■ STUDY MATERIAL ■
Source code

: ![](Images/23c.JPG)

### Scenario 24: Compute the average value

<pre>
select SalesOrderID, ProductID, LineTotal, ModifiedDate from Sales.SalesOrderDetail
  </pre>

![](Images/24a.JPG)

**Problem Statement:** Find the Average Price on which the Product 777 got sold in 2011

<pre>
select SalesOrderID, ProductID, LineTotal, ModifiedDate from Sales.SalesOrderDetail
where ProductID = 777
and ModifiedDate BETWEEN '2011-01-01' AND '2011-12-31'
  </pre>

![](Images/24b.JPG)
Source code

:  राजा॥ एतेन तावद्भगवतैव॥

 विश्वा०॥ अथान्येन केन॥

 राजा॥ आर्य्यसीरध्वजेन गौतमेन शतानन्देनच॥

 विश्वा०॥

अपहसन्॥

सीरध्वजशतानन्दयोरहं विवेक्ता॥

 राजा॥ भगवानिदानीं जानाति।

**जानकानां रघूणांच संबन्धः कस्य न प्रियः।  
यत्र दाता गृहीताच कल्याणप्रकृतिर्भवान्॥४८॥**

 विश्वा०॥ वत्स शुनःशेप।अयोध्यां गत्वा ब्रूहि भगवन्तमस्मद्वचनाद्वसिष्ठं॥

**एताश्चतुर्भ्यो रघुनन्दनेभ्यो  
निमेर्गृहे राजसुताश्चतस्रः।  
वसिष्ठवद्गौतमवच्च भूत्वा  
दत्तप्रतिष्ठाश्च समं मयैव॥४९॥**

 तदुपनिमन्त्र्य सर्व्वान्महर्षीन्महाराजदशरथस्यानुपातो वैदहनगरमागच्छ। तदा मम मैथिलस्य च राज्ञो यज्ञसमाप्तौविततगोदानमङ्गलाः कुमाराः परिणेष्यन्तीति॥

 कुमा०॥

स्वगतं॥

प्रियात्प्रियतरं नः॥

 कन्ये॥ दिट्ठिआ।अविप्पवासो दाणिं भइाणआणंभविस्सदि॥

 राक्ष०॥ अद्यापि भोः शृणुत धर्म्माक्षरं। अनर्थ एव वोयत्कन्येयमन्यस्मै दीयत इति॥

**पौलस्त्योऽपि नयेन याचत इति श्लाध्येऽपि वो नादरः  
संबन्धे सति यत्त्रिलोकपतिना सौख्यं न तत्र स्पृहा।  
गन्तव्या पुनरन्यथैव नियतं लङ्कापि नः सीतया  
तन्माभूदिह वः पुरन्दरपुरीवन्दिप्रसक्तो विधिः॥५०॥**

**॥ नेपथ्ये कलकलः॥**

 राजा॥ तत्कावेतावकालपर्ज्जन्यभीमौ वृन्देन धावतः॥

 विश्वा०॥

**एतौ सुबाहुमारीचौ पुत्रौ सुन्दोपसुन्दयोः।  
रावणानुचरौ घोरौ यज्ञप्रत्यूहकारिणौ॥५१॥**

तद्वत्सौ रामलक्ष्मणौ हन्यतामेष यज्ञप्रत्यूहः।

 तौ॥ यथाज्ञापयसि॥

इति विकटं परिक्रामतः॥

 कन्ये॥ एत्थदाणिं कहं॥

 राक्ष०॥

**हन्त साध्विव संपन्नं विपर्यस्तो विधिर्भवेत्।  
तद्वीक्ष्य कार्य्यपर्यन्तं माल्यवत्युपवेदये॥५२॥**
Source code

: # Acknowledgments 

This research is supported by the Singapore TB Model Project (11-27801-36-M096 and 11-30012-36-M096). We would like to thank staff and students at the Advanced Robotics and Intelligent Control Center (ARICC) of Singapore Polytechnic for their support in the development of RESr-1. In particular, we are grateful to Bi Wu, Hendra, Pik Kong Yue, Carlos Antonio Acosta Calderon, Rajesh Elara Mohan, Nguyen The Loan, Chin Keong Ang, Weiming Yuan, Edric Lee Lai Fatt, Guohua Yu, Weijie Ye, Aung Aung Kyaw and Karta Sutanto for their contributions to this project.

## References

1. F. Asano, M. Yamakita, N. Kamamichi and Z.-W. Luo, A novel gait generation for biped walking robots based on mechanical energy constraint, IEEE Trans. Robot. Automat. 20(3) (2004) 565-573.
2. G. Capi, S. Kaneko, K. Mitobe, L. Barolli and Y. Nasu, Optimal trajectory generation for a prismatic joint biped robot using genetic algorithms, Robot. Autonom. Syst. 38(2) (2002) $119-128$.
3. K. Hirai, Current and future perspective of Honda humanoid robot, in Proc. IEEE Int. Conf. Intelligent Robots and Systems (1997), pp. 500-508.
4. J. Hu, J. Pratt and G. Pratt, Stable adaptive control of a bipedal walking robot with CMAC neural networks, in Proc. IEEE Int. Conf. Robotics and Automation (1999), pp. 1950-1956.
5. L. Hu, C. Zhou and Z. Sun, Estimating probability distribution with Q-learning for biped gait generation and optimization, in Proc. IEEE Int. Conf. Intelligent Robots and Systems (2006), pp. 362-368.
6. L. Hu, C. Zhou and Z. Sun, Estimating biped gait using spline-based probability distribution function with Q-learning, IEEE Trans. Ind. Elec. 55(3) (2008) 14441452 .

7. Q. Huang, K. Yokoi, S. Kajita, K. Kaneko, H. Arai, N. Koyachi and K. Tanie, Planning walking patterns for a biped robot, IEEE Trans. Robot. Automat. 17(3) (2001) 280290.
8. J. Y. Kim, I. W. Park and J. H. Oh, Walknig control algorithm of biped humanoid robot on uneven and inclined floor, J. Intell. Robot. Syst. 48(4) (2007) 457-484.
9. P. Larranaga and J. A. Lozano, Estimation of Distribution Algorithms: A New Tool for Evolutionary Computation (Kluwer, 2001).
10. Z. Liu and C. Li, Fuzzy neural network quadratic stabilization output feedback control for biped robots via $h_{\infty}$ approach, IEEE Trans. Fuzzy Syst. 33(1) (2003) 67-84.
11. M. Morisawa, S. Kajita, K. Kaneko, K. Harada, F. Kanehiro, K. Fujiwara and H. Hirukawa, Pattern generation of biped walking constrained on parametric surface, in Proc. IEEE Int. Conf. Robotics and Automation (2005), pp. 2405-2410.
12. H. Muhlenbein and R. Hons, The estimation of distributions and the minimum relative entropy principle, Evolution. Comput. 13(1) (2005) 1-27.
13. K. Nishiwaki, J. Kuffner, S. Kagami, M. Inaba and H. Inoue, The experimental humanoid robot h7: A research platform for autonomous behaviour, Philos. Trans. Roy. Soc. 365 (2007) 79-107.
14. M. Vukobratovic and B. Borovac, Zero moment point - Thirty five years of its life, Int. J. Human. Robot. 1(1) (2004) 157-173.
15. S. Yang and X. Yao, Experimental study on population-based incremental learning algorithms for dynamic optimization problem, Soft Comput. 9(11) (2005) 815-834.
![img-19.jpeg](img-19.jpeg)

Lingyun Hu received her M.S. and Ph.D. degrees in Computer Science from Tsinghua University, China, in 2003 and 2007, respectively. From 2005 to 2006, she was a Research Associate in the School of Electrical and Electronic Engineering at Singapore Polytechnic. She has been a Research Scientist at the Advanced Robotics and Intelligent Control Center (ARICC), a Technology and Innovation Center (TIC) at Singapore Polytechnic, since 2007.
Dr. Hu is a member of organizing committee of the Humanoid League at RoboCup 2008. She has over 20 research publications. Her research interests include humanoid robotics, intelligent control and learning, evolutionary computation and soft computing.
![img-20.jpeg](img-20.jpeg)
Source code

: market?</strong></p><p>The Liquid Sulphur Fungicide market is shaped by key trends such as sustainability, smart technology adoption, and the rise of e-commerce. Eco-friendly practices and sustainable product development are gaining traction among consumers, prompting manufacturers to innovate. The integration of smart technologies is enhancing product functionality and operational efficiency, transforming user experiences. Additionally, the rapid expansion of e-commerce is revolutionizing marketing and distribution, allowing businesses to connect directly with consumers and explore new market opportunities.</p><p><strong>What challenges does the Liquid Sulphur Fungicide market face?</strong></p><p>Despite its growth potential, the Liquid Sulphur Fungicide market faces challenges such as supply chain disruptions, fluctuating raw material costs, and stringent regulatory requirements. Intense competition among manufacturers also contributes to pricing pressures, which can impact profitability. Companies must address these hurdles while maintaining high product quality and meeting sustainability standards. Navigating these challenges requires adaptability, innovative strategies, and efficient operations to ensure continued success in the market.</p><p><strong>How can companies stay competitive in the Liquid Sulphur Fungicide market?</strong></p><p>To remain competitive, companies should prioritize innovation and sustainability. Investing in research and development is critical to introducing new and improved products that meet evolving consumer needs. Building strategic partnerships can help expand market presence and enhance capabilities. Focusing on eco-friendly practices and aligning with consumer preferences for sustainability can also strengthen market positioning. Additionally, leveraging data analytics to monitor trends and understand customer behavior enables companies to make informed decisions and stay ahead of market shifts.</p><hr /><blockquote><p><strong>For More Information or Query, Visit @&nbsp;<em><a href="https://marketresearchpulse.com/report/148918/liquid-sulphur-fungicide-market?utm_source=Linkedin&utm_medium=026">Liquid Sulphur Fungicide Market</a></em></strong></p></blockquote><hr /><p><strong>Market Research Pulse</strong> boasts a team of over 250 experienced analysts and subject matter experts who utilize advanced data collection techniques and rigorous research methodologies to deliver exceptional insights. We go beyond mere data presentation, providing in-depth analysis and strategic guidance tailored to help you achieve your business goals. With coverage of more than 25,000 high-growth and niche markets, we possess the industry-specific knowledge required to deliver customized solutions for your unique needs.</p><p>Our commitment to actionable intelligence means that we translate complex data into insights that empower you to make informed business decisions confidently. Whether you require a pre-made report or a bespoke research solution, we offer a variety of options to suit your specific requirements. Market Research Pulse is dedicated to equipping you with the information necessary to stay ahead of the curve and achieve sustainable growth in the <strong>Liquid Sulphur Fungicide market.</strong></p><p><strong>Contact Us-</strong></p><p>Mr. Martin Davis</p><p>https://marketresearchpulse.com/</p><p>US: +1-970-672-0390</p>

■ JOB ITEM ■
Rewrite everything from the line containing "राजा॥ आर्य्यसीरध्वजेन गौतमेन शतानन्देनच॥" down to the line containing "प्रियात्प्रियतरं नः॥" as a JSON list of strings, one string per line, with blank lines left out.

■ OUTPUT ■
[
  " राजा॥ आर्य्यसीरध्वजेन गौतमेन शतानन्देनच॥",
  " विश्वा०॥",
  "अपहसन्॥",
  "सीरध्वजशतानन्दयोरहं विवेक्ता॥",
  " राजा॥ भगवानिदानीं जानाति।",
  "**जानकानां रघूणांच संबन्धः कस्य न प्रियः।  ",
  "यत्र दाता गृहीताच कल्याणप्रकृतिर्भवान्॥४८॥**",
  " विश्वा०॥ वत्स शुनःशेप।अयोध्यां गत्वा ब्रूहि भगवन्तमस्मद्वचनाद्वसिष्ठं॥",
  "**एताश्चतुर्भ्यो रघुनन्दनेभ्यो  ",
  "निमेर्गृहे राजसुताश्चतस्रः।  ",
  "वसिष्ठवद्गौतमवच्च भूत्वा  ",
  "दत्तप्रतिष्ठाश्च समं मयैव॥४९॥**",
  " तदुपनिमन्त्र्य सर्व्वान्महर्षीन्महाराजदशरथस्यानुपातो वैदहनगरमागच्छ। तदा मम मैथिलस्य च राज्ञो यज्ञसमाप्तौविततगोदानमङ्गलाः कुमाराः परिणेष्यन्तीति॥",
  " कुमा०॥",
  "स्वगतं॥",
  "प्रियात्प्रियतरं नः॥"
]